Калиостро окружил ее предупредительной заботой: молодой женщине пришлось по душе покровительство этого важного вельможи, который ни о чем не просил, но, казалось, на многое надеялся. Но на что же он надеялся? Вот о чем тщетно гадала затворница.

Г-н Калиостро, человек, победивший Босира и восторжествовавший над полицейскими агентами, был для м-ль Оливы спасителем небесным. Кроме того, он, по-видимому, был без памяти влюблен в нее, потому что обращался с ней почтительно.

Тщеславная Олива не допускала даже мысли, что Калиостро может иметь на нее другие виды и не собирается рано или поздно сделать ее своей любовницей.

Со стороны женщин, утративших добродетель, весьма добродетельно верить, что мужчины могут любить их почтительной любовью. Сердце, которое более не надеется встретить любовь и почтительность, спутницу любви, воистину бесплодно, дрябло и мертво.

Итак, в тиши своего убежища на улице Сен-Клод Олива принялась строить воздушные замки, призрачные замки, в которых, надо признаться, очень редко находилось местечко для бедняги Босира.

Когда по утрам она, украшая себя при помощи всех тех ухищрений, которыми Калиостро снабдил ее туалетную комнату, разыгрывала из себя важную даму и репетировала во всех нюансах роль Селимены [132], ей хотелось только одного: дождаться Калиостро, который дважды в неделю в один и тот же час приходил справиться о том, не слишком ли тягостна ее жизнь.

И тогда, сидя в своей нарядной гостиной, упиваясь роскошью, радующей глаз и дающей пищу уму, малютка признавалась себе, что вся ее минувшая жизнь была полна ошибок и заблуждений и что вопреки утверждению моралиста о том, что добродетель приводит к счастью, на самом деле именно счастье с неизбежностью приводит к добродетели.

К сожалению, счастью м-ль Оливы многого недоставало, чтобы быть прочным.

Она была счастлива, но она скучала.

Ей мало было развлечений, доставляемых книгами, картинами, музыкальными инструментами.
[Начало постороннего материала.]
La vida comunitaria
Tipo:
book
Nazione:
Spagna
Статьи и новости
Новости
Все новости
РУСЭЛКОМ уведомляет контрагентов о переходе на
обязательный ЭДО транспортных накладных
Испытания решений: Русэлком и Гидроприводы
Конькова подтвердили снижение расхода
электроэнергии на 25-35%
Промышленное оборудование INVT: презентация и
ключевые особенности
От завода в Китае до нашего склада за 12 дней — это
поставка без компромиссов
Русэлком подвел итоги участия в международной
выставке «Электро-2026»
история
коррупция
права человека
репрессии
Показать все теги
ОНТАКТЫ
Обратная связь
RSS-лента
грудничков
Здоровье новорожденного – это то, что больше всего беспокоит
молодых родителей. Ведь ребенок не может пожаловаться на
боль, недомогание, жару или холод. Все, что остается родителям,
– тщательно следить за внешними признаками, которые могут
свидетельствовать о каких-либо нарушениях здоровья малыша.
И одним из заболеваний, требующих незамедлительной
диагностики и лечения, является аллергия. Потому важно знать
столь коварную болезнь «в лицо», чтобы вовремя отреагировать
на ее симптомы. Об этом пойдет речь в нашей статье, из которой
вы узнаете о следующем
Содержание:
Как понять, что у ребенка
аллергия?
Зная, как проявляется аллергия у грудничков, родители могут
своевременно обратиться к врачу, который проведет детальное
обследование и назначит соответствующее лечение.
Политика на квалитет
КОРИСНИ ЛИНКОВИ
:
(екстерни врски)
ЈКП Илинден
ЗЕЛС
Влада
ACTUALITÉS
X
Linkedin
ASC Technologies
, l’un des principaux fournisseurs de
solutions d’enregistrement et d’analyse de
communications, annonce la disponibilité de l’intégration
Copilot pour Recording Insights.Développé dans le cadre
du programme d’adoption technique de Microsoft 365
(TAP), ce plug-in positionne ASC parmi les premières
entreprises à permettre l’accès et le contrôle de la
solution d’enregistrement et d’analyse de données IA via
Книги были недостаточно фривольны, а те, что полегкомысленней, она слишком быстро прочла. На картины посмотришь разок, и все, они не меняются – это мнение Оливы, а не наше, – а музыкальные инструменты в неумелых руках не столько поют, сколько визжат.

Надо признать, что очень скоро Олива жестоко заскучала посреди своего счастья и нередко предавалась сожалениям и даже проливала слезы, вспоминая, как посиживала поутру у окошка на улице Дофины и гипнотизировала своими взглядами всю улицу, так что все, идущие мимо, задирали головы.

А как славно было прогуливаться по кварталу Сен-Жермен в кокетливых туфельках на каблучках в два пальца вышиной, придававших ступне такой соблазнительный изгиб, что каждый шаг гуляющей красотки приносил ей новые победы и исторгал у поклонников охи и ахи, не то из страха, как бы она не оступилась, не то от вожделения, поскольку над туфелькой из-под юбки подчас выглядывала и ножка.

Такие мысли посещали Николь в ее заточении. С другой стороны, агенты начальника полиции были опасные люди, а приют, где в позорном заключении угасают женщины, не шел ни в какое сравнение с роскошным и необременительным пленом на улице Сен-Клод. Но все-таки женщина имеет право на прихоти – и что толку быть женщиной, если нельзя подчас возроптать на самое блаженство и сменить его, хотя бы в мечтах, на иную, пусть худшую участь?

вернуться

132

Селимена – персонаж комедии Мольера «Мизантроп»: тип молодой, красивой, кокетливой, злоязычной и остроумной женщины.